Una compleja maniobra de extorsión virtual, organizada desde una unidad penitenciaria de Mendoza, terminó con la detención de tres mujeres acusadas de despojar a un vecino de General Pico de casi 16 millones de pesos. La causa, que expone el crecimiento de este tipo de delitos, dejó al descubierto una estructura delictiva que combinaba operaciones desde el interior de una cárcel con apoyo logístico en el exterior.
La víctima, un hombre de 60 años, inició el contacto a través de Facebook con un perfil falso que simulaba ser una mujer adulta. Lo que comenzó como una interacción habitual derivó rápidamente en conversaciones íntimas, intercambio de imágenes y la promesa de un encuentro personal. Sin embargo, todo formaba parte de una estrategia previamente montada.

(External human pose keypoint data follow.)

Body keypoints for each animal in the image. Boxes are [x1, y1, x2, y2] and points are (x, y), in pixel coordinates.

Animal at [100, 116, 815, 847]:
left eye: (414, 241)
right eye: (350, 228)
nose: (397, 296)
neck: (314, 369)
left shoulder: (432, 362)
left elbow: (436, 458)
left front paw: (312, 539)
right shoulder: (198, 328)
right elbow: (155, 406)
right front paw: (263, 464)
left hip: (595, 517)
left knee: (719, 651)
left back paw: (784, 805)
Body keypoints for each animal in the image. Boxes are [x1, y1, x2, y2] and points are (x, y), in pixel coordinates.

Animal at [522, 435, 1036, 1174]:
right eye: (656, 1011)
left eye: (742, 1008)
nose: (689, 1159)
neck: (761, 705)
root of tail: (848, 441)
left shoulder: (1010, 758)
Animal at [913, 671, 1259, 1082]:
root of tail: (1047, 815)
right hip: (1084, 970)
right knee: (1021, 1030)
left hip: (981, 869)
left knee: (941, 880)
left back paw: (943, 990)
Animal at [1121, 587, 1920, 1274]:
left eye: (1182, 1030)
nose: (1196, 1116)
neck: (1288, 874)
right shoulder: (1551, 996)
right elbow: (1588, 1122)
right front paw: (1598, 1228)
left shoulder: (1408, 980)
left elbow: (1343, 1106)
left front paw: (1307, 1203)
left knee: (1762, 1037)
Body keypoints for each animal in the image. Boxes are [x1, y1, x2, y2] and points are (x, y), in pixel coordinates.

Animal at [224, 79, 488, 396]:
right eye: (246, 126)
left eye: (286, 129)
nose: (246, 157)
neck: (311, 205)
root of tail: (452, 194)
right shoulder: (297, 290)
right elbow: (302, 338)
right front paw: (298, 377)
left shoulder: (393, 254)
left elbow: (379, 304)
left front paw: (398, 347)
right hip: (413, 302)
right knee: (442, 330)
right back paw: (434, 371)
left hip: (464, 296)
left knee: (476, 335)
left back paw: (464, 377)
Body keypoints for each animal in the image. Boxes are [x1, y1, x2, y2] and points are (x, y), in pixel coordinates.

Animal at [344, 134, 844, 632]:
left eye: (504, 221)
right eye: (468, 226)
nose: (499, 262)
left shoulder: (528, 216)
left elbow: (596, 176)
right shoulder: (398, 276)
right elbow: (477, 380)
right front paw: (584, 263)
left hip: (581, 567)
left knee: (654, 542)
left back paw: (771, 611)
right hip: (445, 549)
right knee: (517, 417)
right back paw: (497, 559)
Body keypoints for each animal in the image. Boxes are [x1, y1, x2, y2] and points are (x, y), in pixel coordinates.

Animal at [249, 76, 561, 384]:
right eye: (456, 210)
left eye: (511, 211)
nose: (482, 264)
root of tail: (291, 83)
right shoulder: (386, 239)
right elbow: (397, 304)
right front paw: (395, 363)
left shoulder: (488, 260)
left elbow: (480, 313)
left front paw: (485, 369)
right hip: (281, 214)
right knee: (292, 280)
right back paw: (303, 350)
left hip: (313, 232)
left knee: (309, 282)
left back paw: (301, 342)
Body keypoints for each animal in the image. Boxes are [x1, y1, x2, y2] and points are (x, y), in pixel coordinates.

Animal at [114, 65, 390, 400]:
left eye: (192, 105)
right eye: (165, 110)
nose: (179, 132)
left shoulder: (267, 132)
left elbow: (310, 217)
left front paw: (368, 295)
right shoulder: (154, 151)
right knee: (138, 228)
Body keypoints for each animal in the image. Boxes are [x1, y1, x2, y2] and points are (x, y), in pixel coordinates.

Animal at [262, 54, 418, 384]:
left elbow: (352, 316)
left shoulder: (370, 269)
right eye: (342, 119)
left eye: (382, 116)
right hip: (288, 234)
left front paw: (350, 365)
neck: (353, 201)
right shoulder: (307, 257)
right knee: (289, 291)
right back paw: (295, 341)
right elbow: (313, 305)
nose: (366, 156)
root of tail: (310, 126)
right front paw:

El punto de quiebre llegó cuando la situación dio un giro abrupto: el hombre comenzó a recibir mensajes de terceros que lo acusaban falsamente de abuso sexual contra una menor. Para reforzar la maniobra, los estafadores desplegaron una elaborada puesta en escena, enviando documentación judicial apócrifa con sellos falsos y simulando ser funcionarios de la Justicia mendocina.
Bajo una presión psicológica constante y ante la amenaza de una supuesta detención inminente, el damnificado accedió a realizar múltiples transferencias bancarias. Convencido de que estaba evitando una causa penal inexistente, terminó entregando una suma cercana a los 16 millones de pesos.
La investigación, encabezada por el fiscal Matías Juan, permitió rastrear las comunicaciones hasta una cárcel de Mendoza, donde se presume que internos coordinaban las llamadas, amenazas y envío de material falso.
En este esquema, las tres mujeres detenidas —de entre 25 y 60 años— cumplían un rol clave como nexo externo: facilitaban sus cuentas bancarias para recibir el dinero y gestionar los fondos, con pleno conocimiento de su origen ilícito.
El operativo fue contundente. Una de las acusadas fue detenida en un paso fronterizo cuando intentaba salir del país hacia Chile, lo que refuerza la hipótesis de una organización con capacidad de movilidad y riesgo de fuga. En tanto, una cuarta integrante ya identificada permanece prófuga, con pedido de captura nacional e internacional.
Por el momento, la causa fue caratulada como encubrimiento agravado, aunque la Fiscalía no descarta avanzar hacia imputaciones más severas por extorsión, a medida que se logre identificar a los responsables directos que operaban desde el interior del penal.
Este caso vuelve a encender las alarmas sobre la “sextorsión”, una modalidad delictiva en crecimiento que combina manipulación emocional, amenazas y uso de tecnología para cometer estafas de gran magnitud.